Separate binary data store is recommended for larger digital assets implementation to maximize application performance. Currently binary data and content nodes will be stored as Segment Store if you use TarMK or it will be stored as document store with Mongo MK unless you made any configurations to change this. In AEM 6.3, they made some enhancements to separate data store from segment store by default with TarMK.

When you separate data store, that can be used as common data store across author and publishers farms. So that it will reduce your storage and gives you better performance. It will also reduce replication load because you don’t need to replicate entire binary to publish instances. You just need to configure replication agents as Binary less replication. What it will do is, it will just replicate meta information of the asset to publishers. Publisher instances configured to common data store, so it will fetch binary information when needed.

Once your requirements need  a separate data store, you have two options

  • Amazon S3 Data Store
  • File Data Store ( SAN/NAS)

Amazon S3 Data Store:

It provides a way to store the binary data in Amazon’s Simple Storage Service (S3). It’s cloud based storage and need to buy storage to use this feature. AEM provides you S3 connector to setup this connection.

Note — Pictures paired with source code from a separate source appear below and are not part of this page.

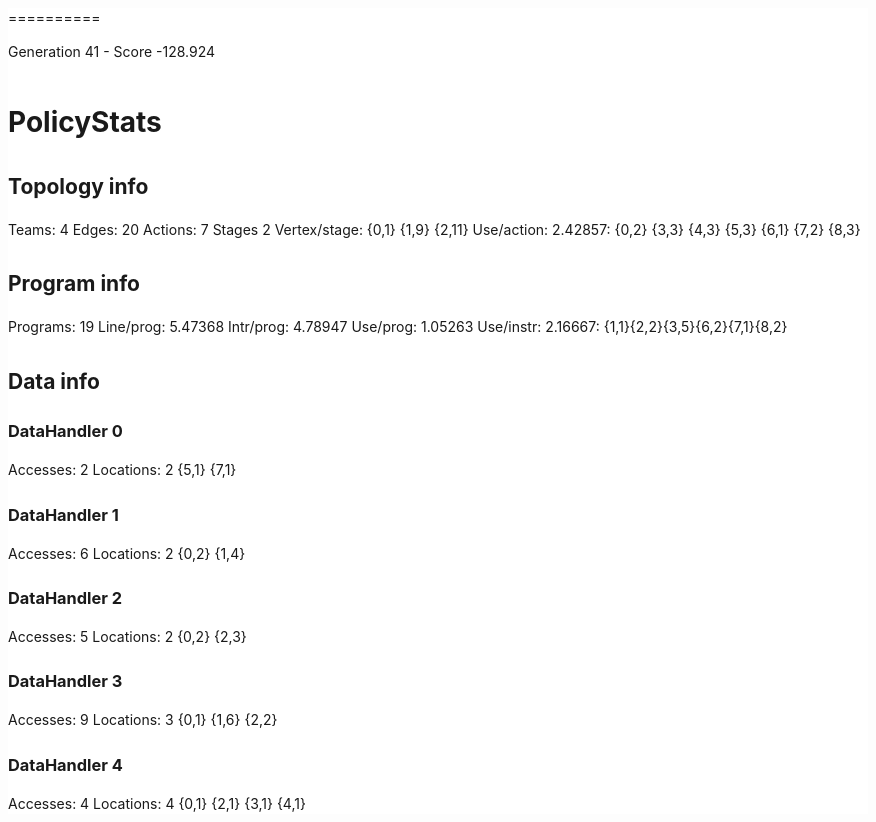 
==========

Generation 41 - Score -128.924

# PolicyStats
## Topology info
Teams:		4
Edges:		20
Actions:	7
Stages		2
Vertex/stage:	{0,1} {1,9} {2,11} 
Use/action:	2.42857: {0,2} {3,3} {4,3} {5,3} {6,1} {7,2} {8,3} 

## Program info
Programs:	19
Line/prog:	5.47368
Intr/prog:	4.78947
Use/prog:	1.05263
Use/instr:	2.16667: {1,1}{2,2}{3,5}{6,2}{7,1}{8,2}

## Data info

### DataHandler 0
Accesses:	2
Locations:	2
{5,1} {7,1} 

### DataHandler 1
Accesses:	6
Locations:	2
{0,2} {1,4} 

### DataHandler 2
Accesses:	5
Locations:	2
{0,2} {2,3} 

### DataHandler 3
Accesses:	9
Locations:	3
{0,1} {1,6} {2,2} 

### DataHandler 4
Accesses:	4
Locations:	4
{0,1} {2,1} {3,1} {4,1}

With this service you can scale your application data storage to unlimited. It internally creates copy of your data to support disaster recovery. Its also supports other features with AEM

  • Local Cache : You can cache specific size of binaries in your local file system to access faster. When you upload assets into system and  S3 connection not established, it will keep all the information in your local file system , once S3 connection available it will push to S3 storage.
  • It supports multi threaded content migration from File System to S3
  • You can configure asynchronous upload to S3.

File Data Store (SAN/NAS):

This is default option to store your binary content into file system. You can use NAS ( Network Attached Storage ) or SAN ( Storage Area Network) to store this information. It requires high performance devices in order to avoid performance issues.

If you go with File Data Store, you need to plan for disaster recovery setup. You should sync your content from active data center to passive data center. If active data center went down, manually you need bring up passive node to support application. It requires some maintenance and down time. You need plan for sync between two data centers without loosing data.

It requires planning and design to scale application one point of time. It will not support local cache feature what S3 provides.

S3 gives better performance with less maintenance and resources. If you have enough resources and infrastructure to support application SAN or NAS will be better. NAS price is high compared to SAN Storage.

Common data store will work for both TarMK and Mongo MK implementations.  TarMK will not support clustering so if you want to setup disaster recovery instance you may setup stand by instance which requires other configuration. In this case common data store is recommended between primary and stand by instances. Because if you upload larger assets it will not sync stand by instance properly.